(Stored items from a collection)
==*==

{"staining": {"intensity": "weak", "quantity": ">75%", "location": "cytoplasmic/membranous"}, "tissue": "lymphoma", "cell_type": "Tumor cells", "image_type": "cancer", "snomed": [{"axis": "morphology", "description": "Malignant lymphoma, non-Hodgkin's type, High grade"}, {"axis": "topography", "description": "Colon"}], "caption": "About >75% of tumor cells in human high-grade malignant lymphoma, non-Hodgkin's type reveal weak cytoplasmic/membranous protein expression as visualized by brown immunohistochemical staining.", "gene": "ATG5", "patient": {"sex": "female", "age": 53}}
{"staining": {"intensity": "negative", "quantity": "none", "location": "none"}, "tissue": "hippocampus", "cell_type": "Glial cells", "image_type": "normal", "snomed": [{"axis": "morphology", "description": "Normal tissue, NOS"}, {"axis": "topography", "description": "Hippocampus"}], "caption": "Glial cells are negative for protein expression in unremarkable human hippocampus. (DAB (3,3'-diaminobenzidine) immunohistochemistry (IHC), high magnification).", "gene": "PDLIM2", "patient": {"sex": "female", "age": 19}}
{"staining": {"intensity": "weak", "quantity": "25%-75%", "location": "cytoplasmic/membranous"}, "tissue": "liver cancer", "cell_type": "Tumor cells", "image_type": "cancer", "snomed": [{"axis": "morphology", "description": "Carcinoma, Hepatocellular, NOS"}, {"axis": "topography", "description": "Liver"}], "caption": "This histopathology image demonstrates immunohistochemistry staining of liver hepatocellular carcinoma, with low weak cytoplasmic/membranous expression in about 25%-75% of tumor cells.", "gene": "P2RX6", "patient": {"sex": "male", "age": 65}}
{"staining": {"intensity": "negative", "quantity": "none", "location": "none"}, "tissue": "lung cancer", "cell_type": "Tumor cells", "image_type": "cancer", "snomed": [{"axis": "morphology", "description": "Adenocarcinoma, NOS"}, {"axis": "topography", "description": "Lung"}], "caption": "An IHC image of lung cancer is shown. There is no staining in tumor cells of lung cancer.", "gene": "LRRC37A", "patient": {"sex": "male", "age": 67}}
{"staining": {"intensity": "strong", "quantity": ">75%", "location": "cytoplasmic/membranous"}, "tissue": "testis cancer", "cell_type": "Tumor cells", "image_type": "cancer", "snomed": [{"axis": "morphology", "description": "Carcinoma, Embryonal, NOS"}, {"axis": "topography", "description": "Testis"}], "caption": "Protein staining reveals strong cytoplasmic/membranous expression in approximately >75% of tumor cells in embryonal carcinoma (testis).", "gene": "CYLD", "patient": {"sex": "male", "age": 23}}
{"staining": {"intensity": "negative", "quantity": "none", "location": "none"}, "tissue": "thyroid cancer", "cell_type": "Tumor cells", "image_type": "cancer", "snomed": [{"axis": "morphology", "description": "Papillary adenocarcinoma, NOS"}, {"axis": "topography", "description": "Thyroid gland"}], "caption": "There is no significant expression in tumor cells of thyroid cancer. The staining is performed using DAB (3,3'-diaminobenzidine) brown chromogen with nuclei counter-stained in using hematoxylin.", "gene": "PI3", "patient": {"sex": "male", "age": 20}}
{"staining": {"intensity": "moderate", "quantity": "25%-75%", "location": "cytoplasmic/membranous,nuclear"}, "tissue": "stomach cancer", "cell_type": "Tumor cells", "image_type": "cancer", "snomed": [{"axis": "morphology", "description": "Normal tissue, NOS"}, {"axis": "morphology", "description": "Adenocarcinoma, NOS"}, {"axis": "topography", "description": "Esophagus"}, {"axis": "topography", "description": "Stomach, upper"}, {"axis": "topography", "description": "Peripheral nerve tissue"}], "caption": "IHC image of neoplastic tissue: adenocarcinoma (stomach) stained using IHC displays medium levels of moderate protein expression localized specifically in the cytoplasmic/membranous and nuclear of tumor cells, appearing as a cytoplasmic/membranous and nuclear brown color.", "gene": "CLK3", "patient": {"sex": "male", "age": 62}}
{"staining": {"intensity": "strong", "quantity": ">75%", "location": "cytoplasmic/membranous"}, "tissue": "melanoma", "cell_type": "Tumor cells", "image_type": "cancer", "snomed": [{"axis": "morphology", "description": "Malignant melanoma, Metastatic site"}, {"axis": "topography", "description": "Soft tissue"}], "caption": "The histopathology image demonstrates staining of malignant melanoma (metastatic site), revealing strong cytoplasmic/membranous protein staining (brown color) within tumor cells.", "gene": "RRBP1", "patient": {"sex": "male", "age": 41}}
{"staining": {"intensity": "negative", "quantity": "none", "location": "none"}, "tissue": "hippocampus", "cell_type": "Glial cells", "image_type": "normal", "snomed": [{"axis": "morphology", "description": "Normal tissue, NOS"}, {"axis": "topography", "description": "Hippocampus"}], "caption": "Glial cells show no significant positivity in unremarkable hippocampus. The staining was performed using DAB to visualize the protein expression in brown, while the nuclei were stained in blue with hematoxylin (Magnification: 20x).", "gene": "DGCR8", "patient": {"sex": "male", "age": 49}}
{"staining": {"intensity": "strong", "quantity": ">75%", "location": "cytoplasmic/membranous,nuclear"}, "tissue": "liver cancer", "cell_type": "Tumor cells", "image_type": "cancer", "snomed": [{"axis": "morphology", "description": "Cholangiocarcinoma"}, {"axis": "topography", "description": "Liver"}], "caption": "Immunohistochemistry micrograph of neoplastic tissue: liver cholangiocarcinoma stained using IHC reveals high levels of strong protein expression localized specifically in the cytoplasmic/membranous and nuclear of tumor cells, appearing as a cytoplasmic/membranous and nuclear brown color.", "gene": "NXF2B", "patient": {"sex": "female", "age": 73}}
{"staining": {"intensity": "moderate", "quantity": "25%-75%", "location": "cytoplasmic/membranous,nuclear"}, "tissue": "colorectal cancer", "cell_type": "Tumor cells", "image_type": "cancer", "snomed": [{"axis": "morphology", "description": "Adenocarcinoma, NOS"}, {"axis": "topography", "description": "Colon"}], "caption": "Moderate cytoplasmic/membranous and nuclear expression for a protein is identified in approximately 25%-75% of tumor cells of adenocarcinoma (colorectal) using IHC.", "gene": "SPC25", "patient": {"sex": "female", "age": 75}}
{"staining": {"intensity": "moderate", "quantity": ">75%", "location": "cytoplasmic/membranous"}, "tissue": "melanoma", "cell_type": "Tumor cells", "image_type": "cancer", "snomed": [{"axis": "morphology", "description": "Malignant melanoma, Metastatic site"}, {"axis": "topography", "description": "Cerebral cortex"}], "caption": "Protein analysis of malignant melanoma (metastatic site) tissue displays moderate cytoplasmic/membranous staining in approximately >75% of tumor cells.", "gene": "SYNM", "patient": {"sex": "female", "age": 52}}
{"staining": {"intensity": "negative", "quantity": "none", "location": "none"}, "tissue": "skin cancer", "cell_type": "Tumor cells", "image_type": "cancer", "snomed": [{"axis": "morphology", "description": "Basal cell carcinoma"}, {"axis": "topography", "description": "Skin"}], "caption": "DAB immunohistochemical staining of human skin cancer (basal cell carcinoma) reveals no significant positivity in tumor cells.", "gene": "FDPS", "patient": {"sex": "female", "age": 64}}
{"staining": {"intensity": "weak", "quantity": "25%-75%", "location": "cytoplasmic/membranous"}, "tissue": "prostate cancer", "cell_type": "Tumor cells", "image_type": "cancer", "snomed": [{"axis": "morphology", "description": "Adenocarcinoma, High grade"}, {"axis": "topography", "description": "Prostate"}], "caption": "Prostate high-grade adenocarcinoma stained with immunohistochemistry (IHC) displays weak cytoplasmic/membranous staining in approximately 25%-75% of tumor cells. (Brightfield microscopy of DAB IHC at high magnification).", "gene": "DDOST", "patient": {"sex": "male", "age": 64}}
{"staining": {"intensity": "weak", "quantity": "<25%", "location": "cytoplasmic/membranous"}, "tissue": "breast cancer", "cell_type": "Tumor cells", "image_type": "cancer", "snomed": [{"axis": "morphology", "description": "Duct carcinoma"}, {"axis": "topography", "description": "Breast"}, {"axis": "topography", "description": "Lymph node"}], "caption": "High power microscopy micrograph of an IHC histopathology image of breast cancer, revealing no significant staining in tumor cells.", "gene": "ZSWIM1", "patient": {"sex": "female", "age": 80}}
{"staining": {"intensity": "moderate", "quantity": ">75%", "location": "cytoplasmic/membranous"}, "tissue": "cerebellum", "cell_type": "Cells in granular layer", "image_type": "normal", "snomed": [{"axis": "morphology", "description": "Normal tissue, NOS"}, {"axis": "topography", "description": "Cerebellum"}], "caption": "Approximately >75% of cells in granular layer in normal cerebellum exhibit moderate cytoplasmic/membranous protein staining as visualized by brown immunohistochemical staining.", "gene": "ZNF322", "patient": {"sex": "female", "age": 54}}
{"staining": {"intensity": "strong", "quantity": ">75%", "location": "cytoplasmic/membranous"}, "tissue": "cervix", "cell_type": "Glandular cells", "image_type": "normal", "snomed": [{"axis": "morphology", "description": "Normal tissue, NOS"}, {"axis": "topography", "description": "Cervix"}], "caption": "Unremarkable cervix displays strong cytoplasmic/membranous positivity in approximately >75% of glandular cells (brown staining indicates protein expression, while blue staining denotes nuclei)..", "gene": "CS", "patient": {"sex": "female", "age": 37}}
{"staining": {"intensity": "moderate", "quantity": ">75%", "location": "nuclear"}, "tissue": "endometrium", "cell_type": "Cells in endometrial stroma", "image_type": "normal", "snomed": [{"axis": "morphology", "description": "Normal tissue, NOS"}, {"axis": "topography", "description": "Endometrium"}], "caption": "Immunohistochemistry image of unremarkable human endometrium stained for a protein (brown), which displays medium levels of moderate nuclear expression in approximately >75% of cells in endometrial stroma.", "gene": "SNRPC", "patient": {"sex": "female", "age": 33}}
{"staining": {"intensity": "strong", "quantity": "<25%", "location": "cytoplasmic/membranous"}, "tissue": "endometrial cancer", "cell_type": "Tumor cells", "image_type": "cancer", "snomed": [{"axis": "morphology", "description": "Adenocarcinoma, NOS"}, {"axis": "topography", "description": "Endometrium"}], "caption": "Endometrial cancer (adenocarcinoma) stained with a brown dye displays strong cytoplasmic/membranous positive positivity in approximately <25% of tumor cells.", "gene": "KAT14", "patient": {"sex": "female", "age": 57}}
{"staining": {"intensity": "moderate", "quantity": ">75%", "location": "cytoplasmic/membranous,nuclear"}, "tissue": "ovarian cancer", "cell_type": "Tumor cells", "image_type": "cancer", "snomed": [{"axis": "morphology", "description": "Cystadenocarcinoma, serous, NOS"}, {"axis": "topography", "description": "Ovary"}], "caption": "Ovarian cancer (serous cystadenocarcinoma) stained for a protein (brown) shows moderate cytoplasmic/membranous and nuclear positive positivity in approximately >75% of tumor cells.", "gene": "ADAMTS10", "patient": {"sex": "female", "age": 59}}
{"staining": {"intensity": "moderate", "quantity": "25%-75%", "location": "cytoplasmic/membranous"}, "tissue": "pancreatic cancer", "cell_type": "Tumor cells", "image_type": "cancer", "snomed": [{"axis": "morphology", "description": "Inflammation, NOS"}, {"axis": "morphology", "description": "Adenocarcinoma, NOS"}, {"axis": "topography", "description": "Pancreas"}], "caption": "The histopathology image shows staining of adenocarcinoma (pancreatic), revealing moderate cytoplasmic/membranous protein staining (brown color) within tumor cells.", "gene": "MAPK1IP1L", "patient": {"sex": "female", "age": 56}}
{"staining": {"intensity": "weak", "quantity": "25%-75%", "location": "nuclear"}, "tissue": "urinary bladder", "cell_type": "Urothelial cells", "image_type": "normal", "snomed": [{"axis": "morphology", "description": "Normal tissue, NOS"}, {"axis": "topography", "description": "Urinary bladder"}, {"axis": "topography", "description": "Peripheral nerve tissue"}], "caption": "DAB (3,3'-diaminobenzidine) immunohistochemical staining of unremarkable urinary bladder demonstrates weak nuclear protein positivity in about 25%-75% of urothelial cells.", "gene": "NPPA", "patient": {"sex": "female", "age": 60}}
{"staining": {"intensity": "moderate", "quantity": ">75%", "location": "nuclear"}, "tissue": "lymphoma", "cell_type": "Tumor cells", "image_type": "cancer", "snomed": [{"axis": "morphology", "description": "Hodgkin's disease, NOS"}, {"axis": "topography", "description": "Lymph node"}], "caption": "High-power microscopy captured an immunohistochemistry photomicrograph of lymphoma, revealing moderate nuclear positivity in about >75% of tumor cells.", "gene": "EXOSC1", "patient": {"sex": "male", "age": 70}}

==*==

#### [TASK PROMPT]
From the records above, give again exactly the lines running from the line with "cells are negative" to the line with "image of lung", inclusive.

#### [TASK SOLUTION]
{"staining": {"intensity": "negative", "quantity": "none", "location": "none"}, "tissue": "hippocampus", "cell_type": "Glial cells", "image_type": "normal", "snomed": [{"axis": "morphology", "description": "Normal tissue, NOS"}, {"axis": "topography", "description": "Hippocampus"}], "caption": "Glial cells are negative for protein expression in unremarkable human hippocampus. (DAB (3,3'-diaminobenzidine) immunohistochemistry (IHC), high magnification).", "gene": "PDLIM2", "patient": {"sex": "female", "age": 19}}
{"staining": {"intensity": "weak", "quantity": "25%-75%", "location": "cytoplasmic/membranous"}, "tissue": "liver cancer", "cell_type": "Tumor cells", "image_type": "cancer", "snomed": [{"axis": "morphology", "description": "Carcinoma, Hepatocellular, NOS"}, {"axis": "topography", "description": "Liver"}], "caption": "This histopathology image demonstrates immunohistochemistry staining of liver hepatocellular carcinoma, with low weak cytoplasmic/membranous expression in about 25%-75% of tumor cells.", "gene": "P2RX6", "patient": {"sex": "male", "age": 65}}
{"staining": {"intensity": "negative", "quantity": "none", "location": "none"}, "tissue": "lung cancer", "cell_type": "Tumor cells", "image_type": "cancer", "snomed": [{"axis": "morphology", "description": "Adenocarcinoma, NOS"}, {"axis": "topography", "description": "Lung"}], "caption": "An IHC image of lung cancer is shown. There is no staining in tumor cells of lung cancer.", "gene": "LRRC37A", "patient": {"sex": "male", "age": 67}}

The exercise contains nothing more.